La gravitation 100 ans plus tard — Voir dans le noir
Article d’Avery Broderick sur l’utilisation des trous noirs comme laboratoires gravitationnels
Je crois que l’avenir de la physique gravitationnelle pourrait se trouver juste à l’extérieur d’un trou noir.
Les trous noirs constituent une formidable expérience naturelle. On dirait presque qu’ils ont été conçus pour mettre à l’épreuve la relativité générale. Ils ont le double attrait d’être des solutions extraordinairement simples aux équations d’Einstein et d’être les endroits où les prédictions d’Einstein concernant la gravité diffèrent le plus des idées newtoniennes sur le même sujet. Si nous pouvions voir clairement un trou noir, nous pourrions vérifier si la relativité générale tient vraiment dans des conditions extrêmes.
La bonne nouvelle : cela est en train de devenir possible.
Le télescope EHT (Event Horizon Telescope – Télescope Horizon des événements) est même en train de prendre une photo du trou noir Sagittaire A*, situé au centre de notre galaxie. Le point crucial est que nous pouvons vraiment voir l’horizon des événements du trou noir — l’enveloppe externe qui recouvre la singularité. Une telle observation exige un pouvoir de résolution extraordinaire. L’horizon de Sagittaire A* a une taille apparente d’environ 55 microsecondes d’arc, et une microseconde d’arc correspond à un tiers de milliardième de degré.

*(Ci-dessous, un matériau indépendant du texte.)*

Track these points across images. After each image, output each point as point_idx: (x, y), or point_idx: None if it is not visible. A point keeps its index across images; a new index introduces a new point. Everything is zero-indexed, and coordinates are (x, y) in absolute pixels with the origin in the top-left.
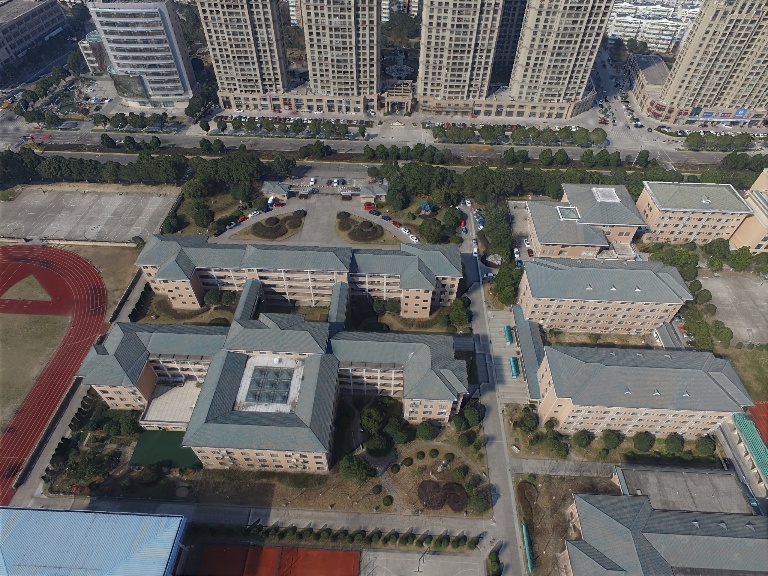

C’est 450 fois plus petit que ce que le télescope Keck peut distinguer de plus petit, et 2 300 fois plus petit que ce que le télescope Hubble peut distinguer de plus petit. Cela équivaut à voir une graine de pavot à l’autre bout d’un continent.
Bref, nous regardons l’univers avec de nouveaux yeux, d’une manière plus appprofondie et plus précise que jamais auparavant. Et en plus de nouvelles données, nous avons de nouvelles connaissances théoriques sur ce qui permettrait de distinguer un trou noir obéissant pleinement à la relativité générale d’un trou noir faisant quelque chose d’un peu différent. Nous savons ce qu’il faut rechercher et nous commençons à être capable de le voir. Nous disposons de nouvelles techniques, dont certaines augmentent notre capacité de plusieurs ordres de grandeur, et nous devrions connaître un âge d’or de l’observation des trous noirs.
Que pourrions-nous voir? Nous ne le savons pas, mais je suis confiant qu’il s’agira de quelque chose de nouveau, qui nous donnera une meilleure idée de ce que fait la gravité. Il se pourrait même que, à cette échelle, les effets de la gravitation quantique soient observables. Si c’est le cas, nous pourrions, comme il y a 100 ans, arriver à un point où les pièces du casse-tête se mettront tout à coup en place.
– Avery Broderick, professeur associé à l’Institut Périmètre, se spécialise dans l’étude des trous noirs.